SET OF TASKS:
a. In the notebook code on creating silver standard training samples, what ending does the cleanup function add to the name of each file it writes?
b. Write the next part of the notebook code on creating silver standard training samples, picking up after its last line.

EXCERPT TO READ:
# Create the Samples for Silver Standard Training

In [None]:
silver_standard_location = '../data/generated_silver_data/'
silver_standard_files = [x for x in listdir(silver_standard_location) if not "cleaned" in x and x.startswith('silver_')]

In [None]:
def cleanup_file(file_name):
    with open(file_name, 'r') as in_file, open(file_name.split(".csv")[0]+'_cleaned.csv', 'w') as out_file:
        text = in_file.read()
        out_text = re.sub(r'\n\[', ' [', text)
        out_text = re.sub(r'\n\(', ' (', out_text)
        out_text = re.sub(r'\n\)', ' )', out_text)
        out_text = re.sub(r'\n\t', ' ', out_text)
        out_text = re.sub(r'\n\*', ' *', out_text)
        out_text = re.sub(r'\n;', ' ;', out_text)
        out_text = re.sub(r'\n"', ' "', out_text)
        out_text = re.sub(r'\n%', ' %', out_text)
        out_text = re.sub(r'\n[^\d]', ' ', out_text)
        out_file.write(out_text)
for f in silver_standard_files:
    cleanup_file(join(silver_standard_location, f))

In [None]:
def create_dataframe(file_list, silver_standard_location):
    df = pd.DataFrame(columns=['span_id','span','beg_off','end_off','sent_id','sent','doc_id','doc','marg'])
    for f in file_list:
        print("Working on file {}".format(f))
        with open(join(silver_standard_location, f.split('.csv')[0]+"_cleaned.csv"), 'r') as csv:
            lines = csv.readlines()
            for idx, line in enumerate(lines[1:]):
                span_id, line = re.split(r',', line, maxsplit=1)
                span, line = re.split(r',', line, maxsplit=1)
                span = span.strip('"')
                beg_off, line = re.split(r',', line, maxsplit=1)
                end_off, line = re.split(r',', line, maxsplit=1)
                sent_id, line = re.split(r',', line, maxsplit=1)
                sent, line = re.split(r'",', line, maxsplit=1)
                sent = sent.strip('"')
                doc_id, line = re.split(r',', line, maxsplit=1)
                doc, line = re.split(r'",', line, maxsplit=1)
                doc = doc.strip('"')
                marg = re.split(r',', line, maxsplit=1)[0].rstrip('\n')
                entry = {
                    'span_id': span_id,
                    'span': span,
                    'beg_off': beg_off,
                    'end_off': end_off,
                    'sent_id': sent_id,
                    'sent': sent,
                    'doc_id': doc_id,
                    'doc': doc,
                    'marg': marg
                }
                df = df.append(entry, ignore_index=True)
    return df

In [None]:
df = create_dataframe(silver_standard_files, silver_standard_location)

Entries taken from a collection
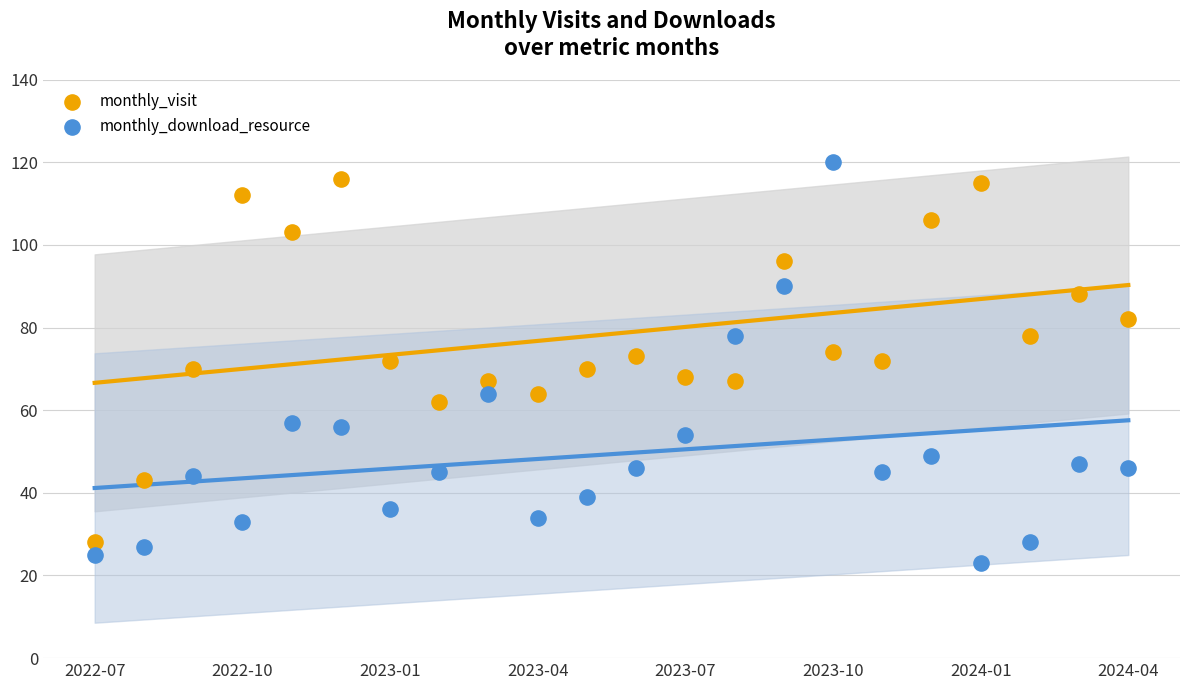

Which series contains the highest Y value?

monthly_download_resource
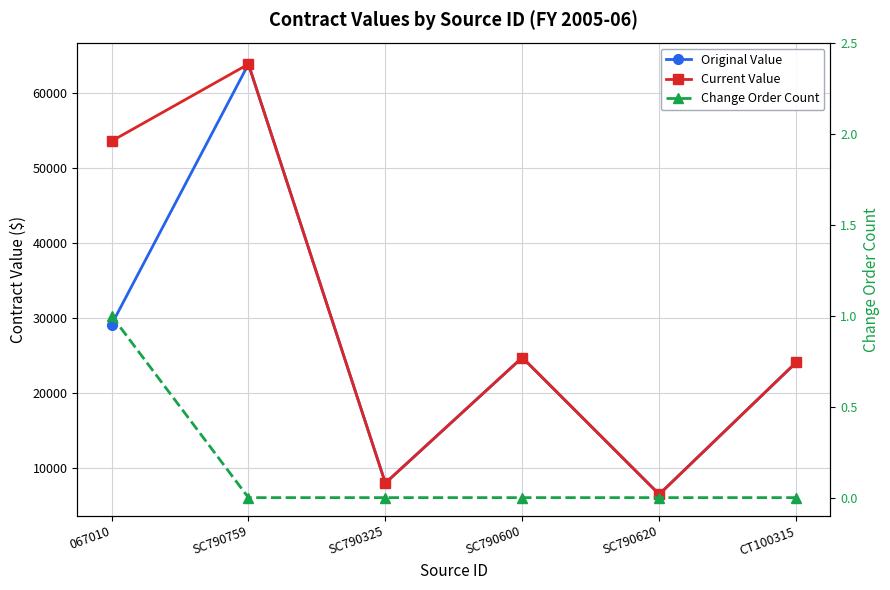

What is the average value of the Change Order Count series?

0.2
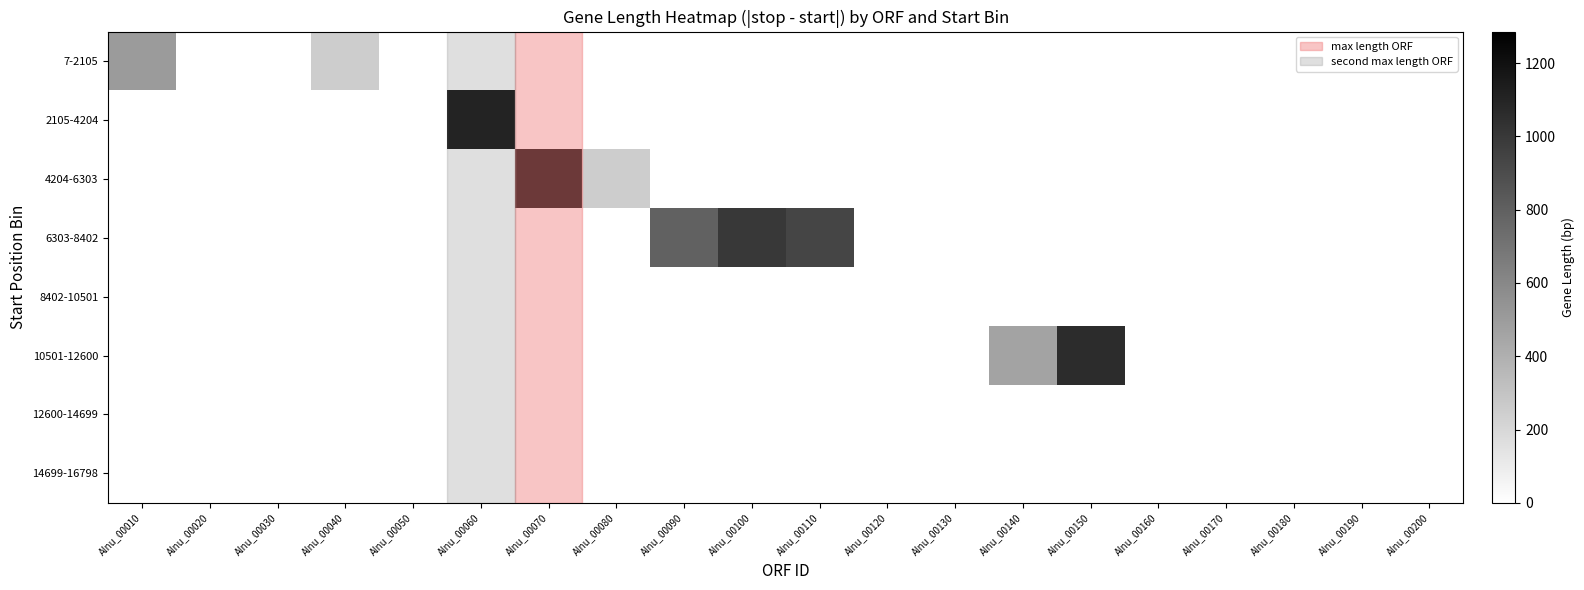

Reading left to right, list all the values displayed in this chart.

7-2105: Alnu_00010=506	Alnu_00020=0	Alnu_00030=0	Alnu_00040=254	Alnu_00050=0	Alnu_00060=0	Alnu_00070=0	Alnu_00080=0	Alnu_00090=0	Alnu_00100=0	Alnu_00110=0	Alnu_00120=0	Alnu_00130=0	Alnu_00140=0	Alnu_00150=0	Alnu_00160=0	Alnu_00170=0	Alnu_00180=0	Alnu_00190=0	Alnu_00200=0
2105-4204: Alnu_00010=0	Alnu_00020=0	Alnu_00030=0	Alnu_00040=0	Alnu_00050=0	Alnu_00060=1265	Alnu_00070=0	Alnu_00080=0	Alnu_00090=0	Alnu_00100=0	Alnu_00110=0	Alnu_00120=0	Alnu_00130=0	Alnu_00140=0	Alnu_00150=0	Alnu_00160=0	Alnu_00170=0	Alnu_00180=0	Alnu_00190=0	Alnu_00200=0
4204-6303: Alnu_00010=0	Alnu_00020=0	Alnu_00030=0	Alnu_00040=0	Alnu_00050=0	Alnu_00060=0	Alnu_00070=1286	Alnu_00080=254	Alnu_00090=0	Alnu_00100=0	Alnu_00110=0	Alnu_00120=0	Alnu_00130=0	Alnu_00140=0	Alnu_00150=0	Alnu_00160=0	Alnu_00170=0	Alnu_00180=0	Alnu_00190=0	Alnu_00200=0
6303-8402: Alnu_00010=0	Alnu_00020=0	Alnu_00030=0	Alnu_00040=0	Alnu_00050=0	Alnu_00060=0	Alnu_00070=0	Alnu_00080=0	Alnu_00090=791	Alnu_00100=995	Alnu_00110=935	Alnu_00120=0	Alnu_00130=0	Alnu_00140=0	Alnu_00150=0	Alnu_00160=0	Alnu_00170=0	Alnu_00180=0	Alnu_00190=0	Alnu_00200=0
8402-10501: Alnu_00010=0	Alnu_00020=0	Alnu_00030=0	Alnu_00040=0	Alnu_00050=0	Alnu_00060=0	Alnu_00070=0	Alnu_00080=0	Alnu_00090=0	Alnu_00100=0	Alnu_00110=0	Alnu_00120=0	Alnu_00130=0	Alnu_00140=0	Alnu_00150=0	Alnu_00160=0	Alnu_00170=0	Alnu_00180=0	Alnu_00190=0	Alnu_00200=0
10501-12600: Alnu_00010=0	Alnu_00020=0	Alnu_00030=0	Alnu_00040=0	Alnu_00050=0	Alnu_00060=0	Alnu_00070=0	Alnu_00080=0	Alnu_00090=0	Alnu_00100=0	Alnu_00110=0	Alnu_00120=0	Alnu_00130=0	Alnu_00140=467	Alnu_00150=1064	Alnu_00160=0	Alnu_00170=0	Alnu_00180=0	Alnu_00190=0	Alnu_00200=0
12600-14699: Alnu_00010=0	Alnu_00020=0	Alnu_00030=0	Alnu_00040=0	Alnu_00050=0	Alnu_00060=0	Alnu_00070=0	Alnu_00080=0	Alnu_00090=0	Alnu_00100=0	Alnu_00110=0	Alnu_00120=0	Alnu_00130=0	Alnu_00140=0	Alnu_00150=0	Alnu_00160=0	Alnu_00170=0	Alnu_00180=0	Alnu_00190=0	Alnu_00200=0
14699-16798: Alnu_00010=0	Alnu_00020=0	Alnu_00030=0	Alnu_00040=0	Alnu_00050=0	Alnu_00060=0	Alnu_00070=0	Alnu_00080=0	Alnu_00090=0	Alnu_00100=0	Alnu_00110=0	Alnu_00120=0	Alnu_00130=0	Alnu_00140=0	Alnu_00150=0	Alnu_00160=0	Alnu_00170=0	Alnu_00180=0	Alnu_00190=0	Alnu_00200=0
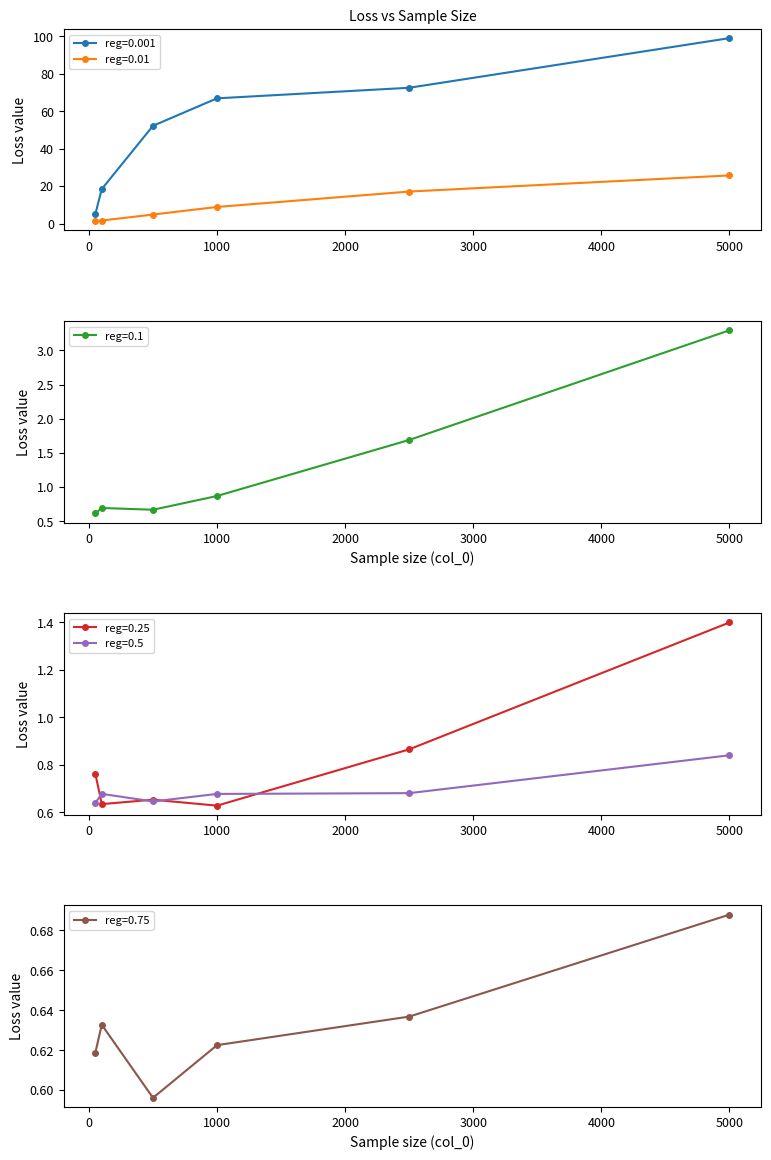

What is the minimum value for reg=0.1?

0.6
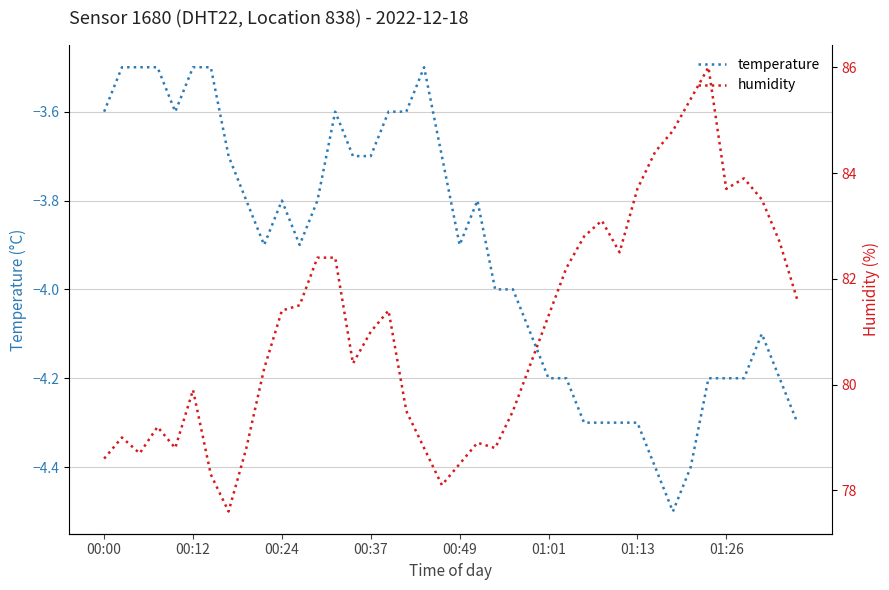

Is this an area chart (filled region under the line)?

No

EXPECTED RESULTS:
a. It adds "_cleaned.csv" in place of ".csv".

b.
There is still the possibility that overlapping samples have been extracted. If that is the case we systematically remove them and keep the longest samples that were extracted. 

In [None]:
def mark_overlapping(df):
    df['overlapped'] = False
    doc_names = set(df['doc'])
    for doc_id in doc_names:
        doc_sentences = df.loc[df.doc == doc_id]
        for sent_id in set(doc_sentences['sent_id']):
            multi_sentences = doc_sentences.loc[doc_sentences.sent_id == sent_id]
            if len(multi_sentences) < 2:
                continue
            for index_test, row_test in multi_sentences.iterrows():
                for index_other, row_other in multi_sentences.iterrows():
                    if index_test == index_other:
                        continue
                    elif row_other['beg_off'] <= row_test['beg_off'] and row_other['end_off'] >= row_test['end_off']:
                        df.loc[index_test, 'overlapped'] = True
    return df

In [None]:
df = mark_overlapping(df)
df = df.loc[df.overlapped == False]

Initially we need to remove the set of files used in the Snorkel training from the silver standard so we do not have a bias when we evaluate later on. Because the sentences are randomly split, we remove all files from the snorkel train and devel set as well as from the test set.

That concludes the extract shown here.